*** Dataset records

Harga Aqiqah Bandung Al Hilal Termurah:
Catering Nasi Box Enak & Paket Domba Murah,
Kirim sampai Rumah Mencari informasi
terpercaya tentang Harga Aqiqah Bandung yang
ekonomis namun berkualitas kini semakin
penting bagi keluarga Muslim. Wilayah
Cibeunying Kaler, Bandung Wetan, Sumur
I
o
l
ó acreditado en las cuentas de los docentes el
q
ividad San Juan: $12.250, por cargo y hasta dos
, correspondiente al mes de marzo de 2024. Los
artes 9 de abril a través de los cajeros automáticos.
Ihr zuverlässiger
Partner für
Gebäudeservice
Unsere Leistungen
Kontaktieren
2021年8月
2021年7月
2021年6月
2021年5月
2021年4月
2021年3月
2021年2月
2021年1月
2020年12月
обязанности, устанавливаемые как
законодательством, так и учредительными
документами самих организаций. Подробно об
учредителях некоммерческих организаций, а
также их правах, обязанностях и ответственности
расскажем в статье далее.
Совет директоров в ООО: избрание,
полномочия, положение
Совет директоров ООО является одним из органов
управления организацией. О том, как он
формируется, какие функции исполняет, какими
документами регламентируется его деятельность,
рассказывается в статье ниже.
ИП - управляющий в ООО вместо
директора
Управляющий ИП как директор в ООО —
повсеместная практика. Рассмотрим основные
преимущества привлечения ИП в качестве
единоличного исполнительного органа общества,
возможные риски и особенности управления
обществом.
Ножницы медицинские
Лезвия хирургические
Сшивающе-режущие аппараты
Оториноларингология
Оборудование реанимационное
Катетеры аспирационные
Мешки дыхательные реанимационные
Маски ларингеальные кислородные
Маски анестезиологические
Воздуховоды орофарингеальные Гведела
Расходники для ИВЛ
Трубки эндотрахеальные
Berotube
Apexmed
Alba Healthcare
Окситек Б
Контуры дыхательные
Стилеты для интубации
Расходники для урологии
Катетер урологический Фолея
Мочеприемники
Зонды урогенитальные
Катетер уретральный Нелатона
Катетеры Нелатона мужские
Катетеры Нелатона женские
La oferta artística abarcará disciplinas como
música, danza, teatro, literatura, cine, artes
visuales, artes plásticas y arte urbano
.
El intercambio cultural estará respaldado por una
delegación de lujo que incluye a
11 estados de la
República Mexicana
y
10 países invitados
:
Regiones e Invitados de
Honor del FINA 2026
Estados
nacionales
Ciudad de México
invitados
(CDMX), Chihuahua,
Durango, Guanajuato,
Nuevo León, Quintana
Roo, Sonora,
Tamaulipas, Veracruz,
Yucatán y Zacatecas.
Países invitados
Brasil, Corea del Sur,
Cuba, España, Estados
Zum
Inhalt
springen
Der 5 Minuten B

******
*** Dataset records

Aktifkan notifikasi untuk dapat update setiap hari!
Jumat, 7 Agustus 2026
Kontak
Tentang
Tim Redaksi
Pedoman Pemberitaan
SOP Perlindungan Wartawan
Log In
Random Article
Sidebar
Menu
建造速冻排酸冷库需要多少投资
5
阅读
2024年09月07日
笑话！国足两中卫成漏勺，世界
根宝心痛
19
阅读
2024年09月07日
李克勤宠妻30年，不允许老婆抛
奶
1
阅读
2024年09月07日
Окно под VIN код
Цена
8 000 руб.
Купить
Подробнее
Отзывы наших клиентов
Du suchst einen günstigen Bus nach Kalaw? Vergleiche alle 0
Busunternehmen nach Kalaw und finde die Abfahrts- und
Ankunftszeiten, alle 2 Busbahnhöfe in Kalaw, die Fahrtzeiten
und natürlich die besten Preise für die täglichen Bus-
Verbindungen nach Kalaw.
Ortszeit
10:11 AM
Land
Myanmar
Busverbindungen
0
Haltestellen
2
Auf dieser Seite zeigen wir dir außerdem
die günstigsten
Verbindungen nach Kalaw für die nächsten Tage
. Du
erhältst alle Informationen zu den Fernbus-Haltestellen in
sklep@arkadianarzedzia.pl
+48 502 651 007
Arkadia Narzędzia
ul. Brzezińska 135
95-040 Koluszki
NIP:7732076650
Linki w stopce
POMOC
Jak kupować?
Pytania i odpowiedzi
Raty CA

******

§ What is needed
Reproduce exactly the entries above, limited to the lines from the one with "und natürlich die" through the one with "502 651 007", both included.

§ Answer space
und natürlich die besten Preise für die täglichen Bus-
Verbindungen nach Kalaw.
Ortszeit
10:11 AM
Land
Myanmar
Busverbindungen
0
Haltestellen
2
Auf dieser Seite zeigen wir dir außerdem
die günstigsten
Verbindungen nach Kalaw für die nächsten Tage
. Du
erhältst alle Informationen zu den Fernbus-Haltestellen in
sklep@arkadianarzedzia.pl
+48 502 651 007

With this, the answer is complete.